> _INSTRUCTIONS FOR THE TASK_
The whole listing that follows is to be restated word for word, images excluded.

> _STORED DATA_
________________
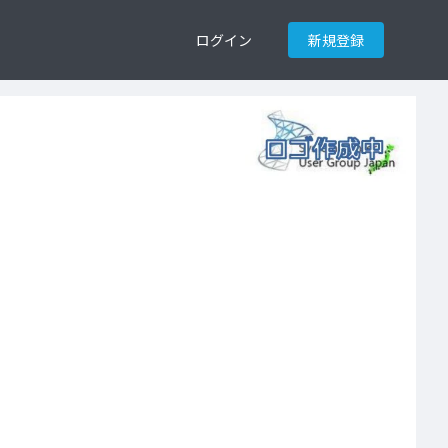
ログイン
新規登録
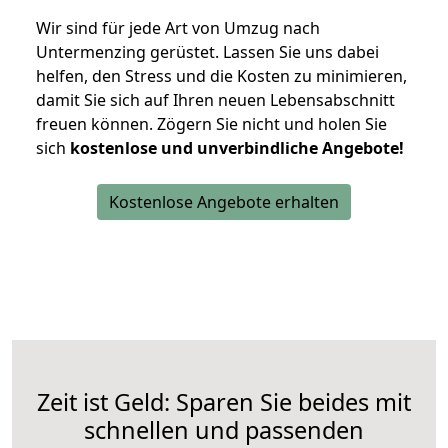
Wir sind für jede Art von Umzug nach
Untermenzing gerüstet. Lassen Sie uns dabei
helfen, den Stress und die Kosten zu minimieren,
damit Sie sich auf Ihren neuen Lebensabschnitt
freuen können.
Zögern Sie nicht und holen Sie
sich
kostenlose und unverbindliche Angebote!
Kostenlose Angebote erhalten
Zeit ist Geld: Sparen Sie beides mit
schnellen und passenden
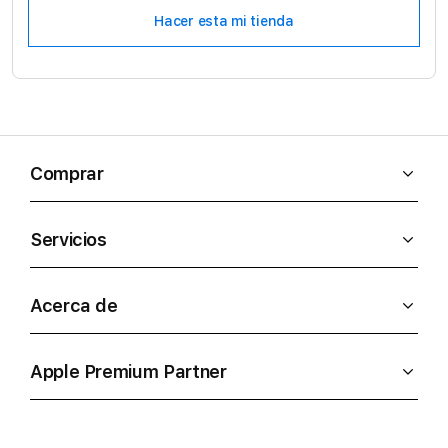
Hacer esta mi tienda
Comprar
Servicios
Acerca de
Apple Premium Partner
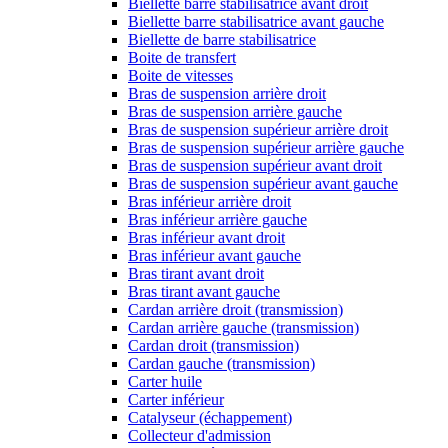
Biellette barre stabilisatrice avant droit
Biellette barre stabilisatrice avant gauche
Biellette de barre stabilisatrice
Boite de transfert
Boite de vitesses
Bras de suspension arrière droit
Bras de suspension arrière gauche
Bras de suspension supérieur arrière droit
Bras de suspension supérieur arrière gauche
Bras de suspension supérieur avant droit
Bras de suspension supérieur avant gauche
Bras inférieur arrière droit
Bras inférieur arrière gauche
Bras inférieur avant droit
Bras inférieur avant gauche
Bras tirant avant droit
Bras tirant avant gauche
Cardan arrière droit (transmission)
Cardan arrière gauche (transmission)
Cardan droit (transmission)
Cardan gauche (transmission)
Carter huile
Carter inférieur
Catalyseur (échappement)
Collecteur d'admission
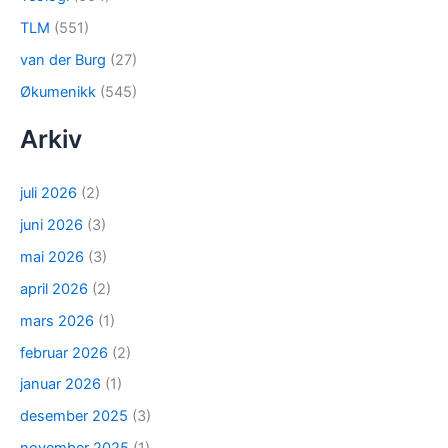
TLM
(551)
van der Burg
(27)
Økumenikk
(545)
Arkiv
juli 2026
(2)
juni 2026
(3)
mai 2026
(3)
april 2026
(2)
mars 2026
(1)
februar 2026
(2)
januar 2026
(1)
desember 2025
(3)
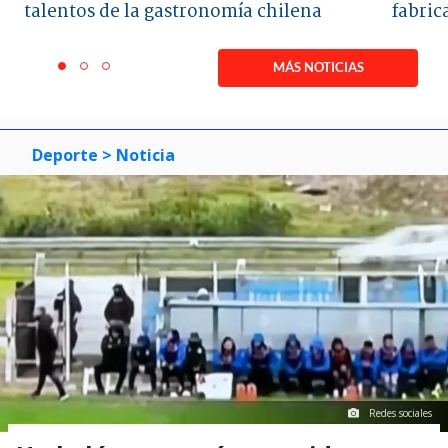
talentos de la gastronomía chilena
fabric
Item
1
MÁS NOTICIAS
item
item
item
of
0
1
2
3
Deporte
> Noticia
Redes sociales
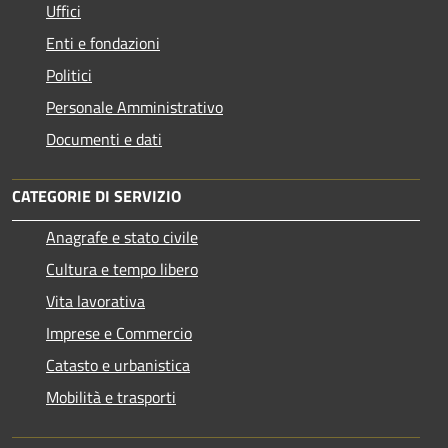
Uffici
Enti e fondazioni
Politici
Personale Amministrativo
Documenti e dati
CATEGORIE DI SERVIZIO
Anagrafe e stato civile
Cultura e tempo libero
Vita lavorativa
Imprese e Commercio
Catasto e urbanistica
Mobilità e trasporti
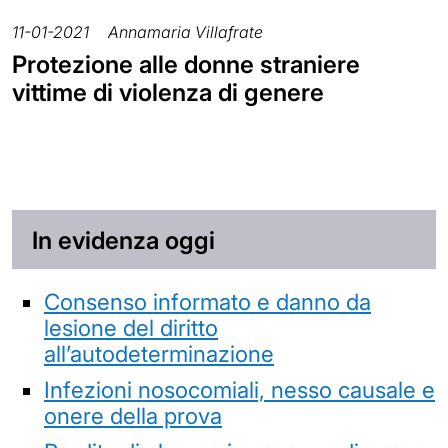
11-01-2021
Annamaria Villafrate
Protezione alle donne straniere
vittime di violenza di genere
In evidenza oggi
Consenso informato e danno da
lesione del diritto
all’autodeterminazione
Infezioni nosocomiali, nesso causale e
onere della prova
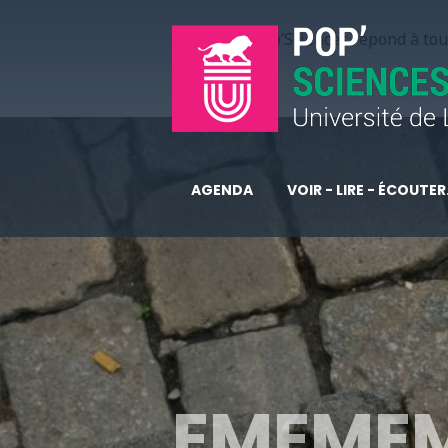
Pop’Sciences répond à tous
AGENDA
VOIR - LIRE - ÉCOUTER.
EMEMEM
________________
> _RESULT_
ログイン
新規登録
Wir sind für jede Art von Umzug nach
Untermenzing gerüstet. Lassen Sie uns dabei
helfen, den Stress und die Kosten zu minimieren,
damit Sie sich auf Ihren neuen Lebensabschnitt
freuen können.
Zögern Sie nicht und holen Sie
sich
kostenlose und unverbindliche Angebote!
Kostenlose Angebote erhalten
Zeit ist Geld: Sparen Sie beides mit
schnellen und passenden
Hacer esta mi tienda
Comprar
Servicios
Acerca de
Apple Premium Partner
Biellette barre stabilisatrice avant droit
Biellette barre stabilisatrice avant gauche
Biellette de barre stabilisatrice
Boite de transfert
Boite de vitesses
Bras de suspension arrière droit
Bras de suspension arrière gauche
Bras de suspension supérieur arrière droit
Bras de suspension supérieur arrière gauche
Bras de suspension supérieur avant droit
Bras de suspension supérieur avant gauche
Bras inférieur arrière droit
Bras inférieur arrière gauche
Bras inférieur avant droit
Bras inférieur avant gauche
Bras tirant avant droit
Bras tirant avant gauche
Cardan arrière droit (transmission)
Cardan arrière gauche (transmission)
Cardan droit (transmission)
Cardan gauche (transmission)
Carter huile
Carter inférieur
Catalyseur (échappement)
Collecteur d'admission
TLM
(551)
van der Burg
(27)
Økumenikk
(545)
Arkiv
juli 2026
(2)
juni 2026
(3)
mai 2026
(3)
april 2026
(2)
mars 2026
(1)
februar 2026
(2)
januar 2026
(1)
desember 2025
(3)
talentos de la gastronomía chilena
fabric
Item
1
MÁS NOTICIAS
item
item
item
of
0
1
2
3
Deporte
> Noticia
Redes sociales
Uffici
Enti e fondazioni
Politici
Personale Amministrativo
Documenti e dati
CATEGORIE DI SERVIZIO
Anagrafe e stato civile
Cultura e tempo libero
Vita lavorativa
Imprese e Commercio
Catasto e urbanistica
Mobilità e trasporti
11-01-2021
Annamaria Villafrate
Protezione alle donne straniere
vittime di violenza di genere
In evidenza oggi
Consenso informato e danno da
lesione del diritto
all’autodeterminazione
Infezioni nosocomiali, nesso causale e
onere della prova
Pop’Sciences répond à tous
AGENDA
VOIR - LIRE - ÉCOUTER.
EMEMEM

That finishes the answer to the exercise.